As of the time of publication, the old contract based on loyalty and job security has broken down. The scramble for jobs is intense, and workers are seen as “earning” their jobs and their position, rather than having it be a “reward” for good behavior and solid work. Byster goes even farther and holds that the present “contract” is really not a contract at all, but is slowly developing to an entirely new view of work. Workers are not seen as “employees,” but people who can be hired and removed at will, on an “as needed” basis. Although Byster doesn't make the observation, the evolution of the term "human resources" for the handling of employees is emblematic of such an approach.
If Byster and others are right, or even partly right, this raises powerful new questions for ethics. Under the “old contract” there was an expectation of fairness, embodied in the idea that good work and reliability earned one good pay, benefits and even a say in important company decisions. This is no longer the case. Globalization means that American workers are competing with hundreds of millions of others at any time. If a firm can move overseas or even hire immigrants to work for less, then there is no “contract,” but workers, it seems, should just be happy to have a job at all. In such a model, the firm has all the choices, while a worker has few.

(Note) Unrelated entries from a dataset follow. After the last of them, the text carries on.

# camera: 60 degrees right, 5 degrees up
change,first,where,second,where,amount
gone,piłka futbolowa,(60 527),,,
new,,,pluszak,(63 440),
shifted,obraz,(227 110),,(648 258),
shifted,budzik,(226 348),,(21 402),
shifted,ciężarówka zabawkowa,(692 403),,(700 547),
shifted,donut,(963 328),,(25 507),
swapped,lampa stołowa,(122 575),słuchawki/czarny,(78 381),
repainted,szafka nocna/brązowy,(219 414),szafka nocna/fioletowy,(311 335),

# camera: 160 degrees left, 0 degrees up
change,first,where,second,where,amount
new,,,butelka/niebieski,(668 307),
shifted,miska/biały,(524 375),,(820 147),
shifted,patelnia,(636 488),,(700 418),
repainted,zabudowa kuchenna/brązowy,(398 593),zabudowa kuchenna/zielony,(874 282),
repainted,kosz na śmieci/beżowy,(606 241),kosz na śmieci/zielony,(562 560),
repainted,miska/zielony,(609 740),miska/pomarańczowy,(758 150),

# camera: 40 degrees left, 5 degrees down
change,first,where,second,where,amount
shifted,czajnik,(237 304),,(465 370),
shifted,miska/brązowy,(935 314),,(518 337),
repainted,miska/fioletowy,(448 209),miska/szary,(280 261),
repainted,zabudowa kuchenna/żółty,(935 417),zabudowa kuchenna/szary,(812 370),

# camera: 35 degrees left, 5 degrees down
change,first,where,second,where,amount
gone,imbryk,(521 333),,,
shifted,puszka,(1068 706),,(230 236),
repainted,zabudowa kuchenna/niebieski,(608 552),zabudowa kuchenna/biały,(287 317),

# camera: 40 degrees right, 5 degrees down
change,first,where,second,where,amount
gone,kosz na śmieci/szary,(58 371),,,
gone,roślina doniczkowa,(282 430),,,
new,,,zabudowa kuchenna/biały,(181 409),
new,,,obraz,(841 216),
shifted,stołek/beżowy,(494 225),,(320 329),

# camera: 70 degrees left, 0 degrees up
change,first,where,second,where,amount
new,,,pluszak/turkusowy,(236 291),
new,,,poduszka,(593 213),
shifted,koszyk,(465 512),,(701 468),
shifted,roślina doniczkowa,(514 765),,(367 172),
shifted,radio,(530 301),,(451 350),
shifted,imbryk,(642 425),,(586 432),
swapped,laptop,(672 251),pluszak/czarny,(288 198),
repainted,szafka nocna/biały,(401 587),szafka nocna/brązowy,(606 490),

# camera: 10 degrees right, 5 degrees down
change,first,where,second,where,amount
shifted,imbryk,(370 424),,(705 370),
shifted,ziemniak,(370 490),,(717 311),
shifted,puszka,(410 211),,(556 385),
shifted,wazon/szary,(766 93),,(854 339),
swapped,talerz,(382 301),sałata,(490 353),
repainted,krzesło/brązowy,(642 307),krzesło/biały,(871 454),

For business writers John Edwards and Steven Karau, the “old contract” was a basic meritocracy. Today, this is no longer the case. Edwards and Karau hold to the “as needed” basis for labor, where workers are seen as utilitarian machines that can be used and then discarded when no longer needed. The euphemism for this is “employee self reliance,” which empowers firms to control labor through the constant threat of termination, investment overseas, outsourcing, or hiring others who will work for less. The “contract,” if it exists at all, is that firms now have the “right,” if not the “obligation,” to do whatever it takes to compete globally, and their obligations to workers are reduced in order to enhance their efficiency.